Мы с Ниной голодали молча, а Толя еще не понимал нашего положения. Встанет на окно, смотрит на улицу и говорит: «Вон из магазина несут хлебушко». Мама смотрит на него и тайком слезы вытирает.
                У мамы, видимо, терпение кончилось. Голодные дети, просвета не видно, помочь ни чем не может. Решилась она на последний отчаянный поступок – покончить с собой в волнах холодного Белого моря. Ранним утром, когда дети еще спали, она вышла из дома. Шла вдоль берега, ожидая прилива больших волн, и думала – как оставить моих крошек на произвол судьбы, как они будут жить без меня?
                Вдруг будто громом ударило, все тело задрожало, прояснился разум. Господи!!! Какой я грех совершаю! Бог меня никогда не простит! Дети останутся круглыми сиротами, я только усложню их участь! Потом они будут проклинать меня!
                И свершилось чудо! В нескольких шагах от неё на волнах плескалось что-то черное. Она нашла багор и стола подталкивать это к себе. К счастью волны помогали. Это оказалась тюленья шкура с жиром толщиной в два вершка и вершок мяса.
                Мы еще спали на печи, было очень рано. Она разбудила нас, крича дрожащим голосом: «Детки мои, милые, родные  посмотрите, что я принесла! Мы теперь не умрем с голода!». Сама плачет от радости. Мы кинулись в сени, на крыльце лежала тюленья шкура. Мы затащили её в избу, положили на стол и стали разделывать. Мама сказала: «Бегите к переселенцам, которые пухнут от голода и зовите их сюда». Когда люди собрались, мама дала всем по куску жира.
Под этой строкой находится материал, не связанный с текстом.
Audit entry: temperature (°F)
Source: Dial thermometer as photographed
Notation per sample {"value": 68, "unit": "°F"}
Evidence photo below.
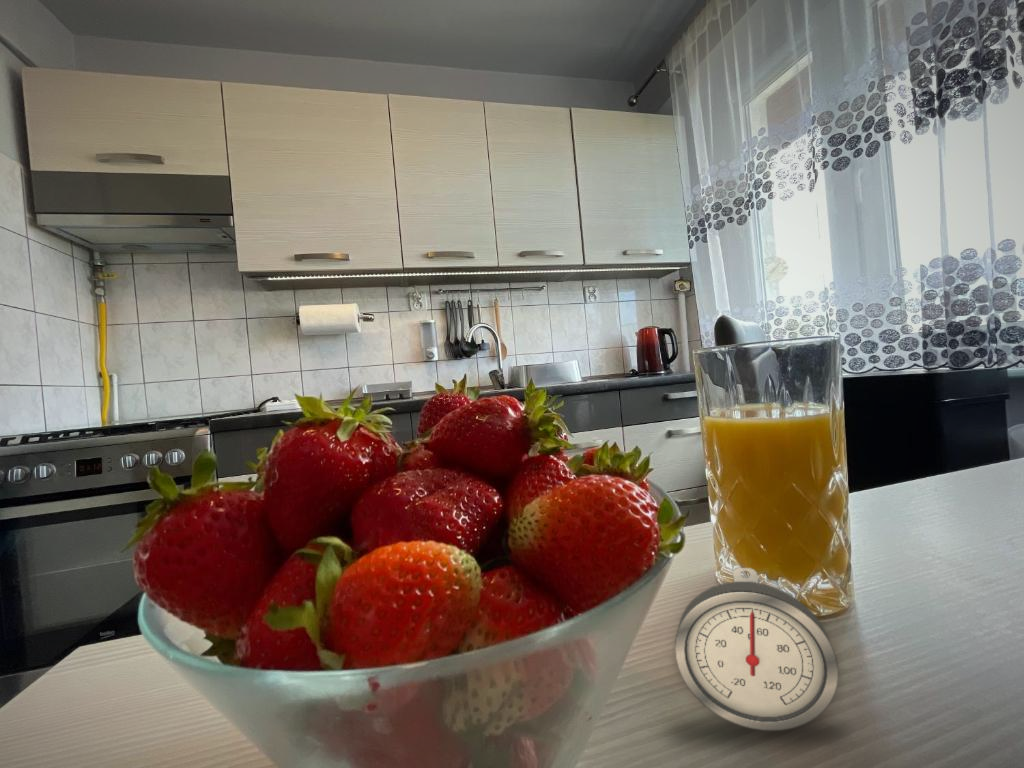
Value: {"value": 52, "unit": "°F"}
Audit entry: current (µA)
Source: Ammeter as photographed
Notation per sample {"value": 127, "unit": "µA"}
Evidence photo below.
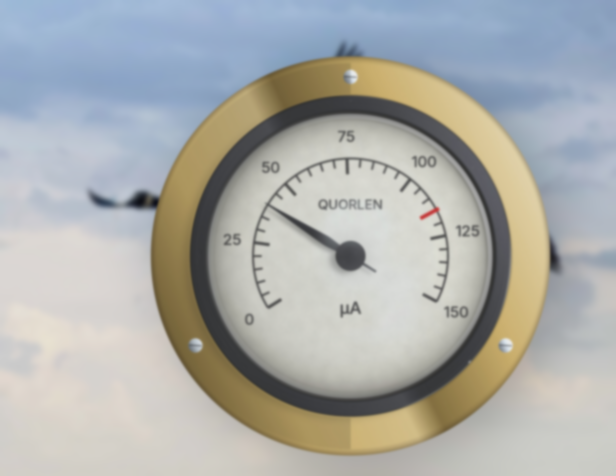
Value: {"value": 40, "unit": "µA"}
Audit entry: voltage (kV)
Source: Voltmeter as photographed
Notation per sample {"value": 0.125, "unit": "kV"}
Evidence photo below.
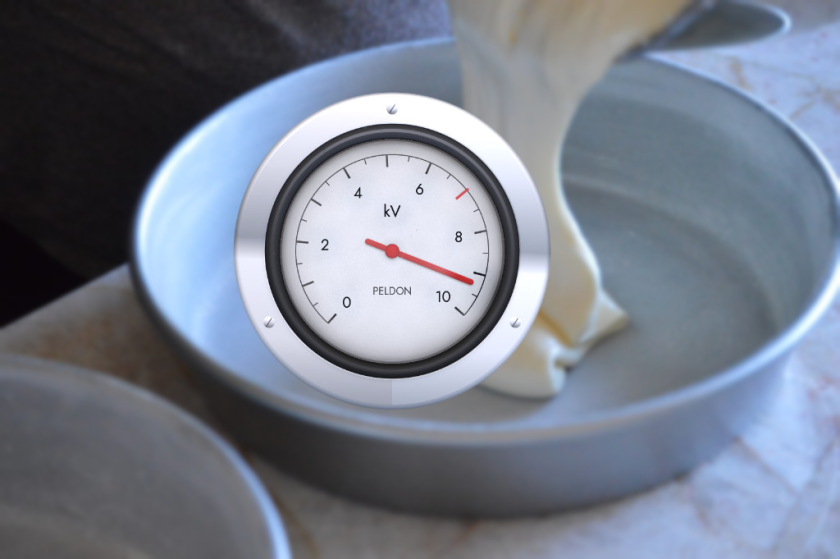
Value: {"value": 9.25, "unit": "kV"}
Обессиленным организмам этот жир очень помог. По этому случаю я ничего иного подумать не могу – бог услышал мои молитвы.
                Потом в правлении маме дали работу на дом – вялить рыбы навагу. У нас в избе была подходящая для этого большая русская печь. До нас вялили другие жители, но у них были недостачи, поэтому с ними расторгли договора. Маме предложили эту работу как честной труженице.
                Рыбу привозили и сдавали по весу, готовую продукцию тоже забирали по весу, с учетом технологических потерь на сушку. Не смотря на то, что рыбу мы обрабатывали своими руками, брали на еду только внутренности и молоко,  которые не входили в вес готовой продукции. Мама очень переживала, что рыба не пересохнет или не досушится. Пересохнет – вес будет меньше, не досохнет – испортится. В любом случае за недостачу или брак платить нам. В избе стоял запах рыбы, он въелся во все дыры нашего дома, тошнило, кружилась голова.   
Маме предстояло делать операцию в Архангельске.
Давно бы мы уехали из «Золотницы», но пароход приходит один раз в год, а то и в два года.
                Почти полтора года мама работала на дому, все это время мы ждали прибытия парохода. Местные жители тоже ждали, потому что продукты и товары личного и хозяйственного потребления кончились.
В последнее время мы часто слушали радио. Большая черна тарелка висела напротив нашего дома. 
                Вдруг объявили: «ВОЙНА КОНЧИЛАСЬ!!!»